_What is required_. Pull each line with the string "input" from the entries.

Electronics engineering source data:

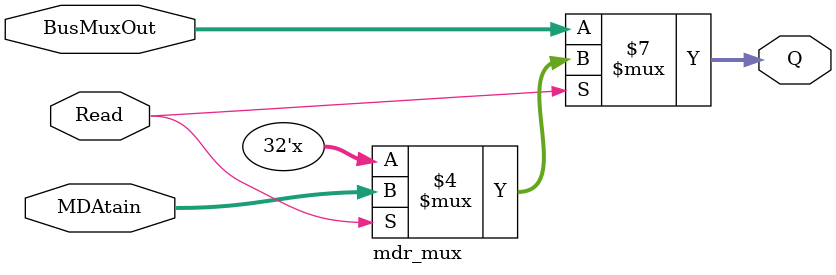
<source format=v>

module mdr_mux (
	input wire [31:0] BusMuxOut,
	input wire Read,
	input wire [31:0] MDAtain,
	output reg [31:0] Q
	);
		
	always @ (*)
		begin
			if (Read == 0)
				Q <= BusMuxOut;
			else if (Read == 1)
				Q <= MDAtain;
		end
endmodule 
</source>
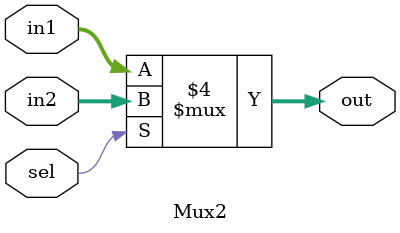
<source format=v>
module Mux2(
in1,
in2,
sel,
out
);
input [7:0] in1;
input [7:0] in2;
input sel;
output reg [7:0] out;
always@ (*) 
	begin
		if(sel == 1)
			out <= in2; 
		else
			out <= in1;
	end
endmodule

</source>
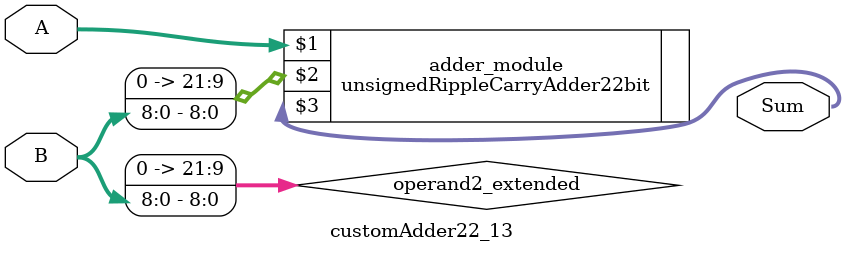
<source format=v>

module customAdder22_13(
                    input [21 : 0] A,
                    input [8 : 0] B,
                    
                    output [22 : 0] Sum
            );

    wire [21 : 0] operand2_extended;
    
    assign operand2_extended =  {13'b0, B};
    
    unsignedRippleCarryAdder22bit adder_module(
        A,
        operand2_extended,
        Sum
    );
    
endmodule
        
</source>
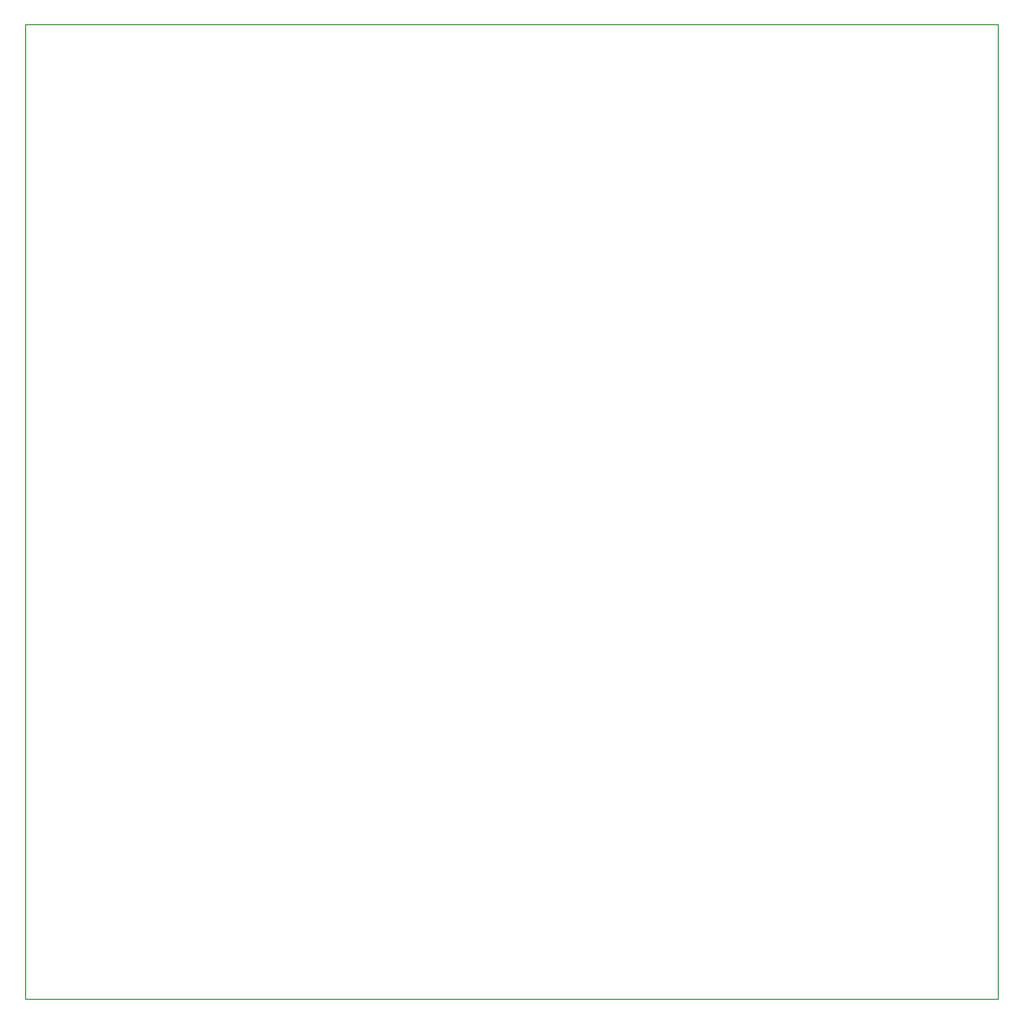
<source format=gbr>
%TF.GenerationSoftware,KiCad,Pcbnew,7.0.9*%
%TF.CreationDate,2024-02-18T20:42:30+05:30*%
%TF.ProjectId,Chg_Dschg Controller,4368675f-4473-4636-9867-20436f6e7472,rev?*%
%TF.SameCoordinates,Original*%
%TF.FileFunction,Profile,NP*%
%FSLAX46Y46*%
G04 Gerber Fmt 4.6, Leading zero omitted, Abs format (unit mm)*
G04 Created by KiCad (PCBNEW 7.0.9) date 2024-02-18 20:42:30*
%MOMM*%
%LPD*%
G01*
G04 APERTURE LIST*
%TA.AperFunction,Profile*%
%ADD10C,0.100000*%
%TD*%
G04 APERTURE END LIST*
D10*
X33700000Y-25950000D02*
X118650000Y-25950000D01*
X118650000Y-111050000D01*
X33700000Y-111050000D01*
X33700000Y-25950000D01*
M02*

</source>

_Task output_.
	input wire [31:0] BusMuxOut,
	input wire Read,
	input wire [31:0] MDAtain,
input [7:0] in1;
input [7:0] in2;
input sel;
                    input [21 : 0] A,
                    input [8 : 0] B,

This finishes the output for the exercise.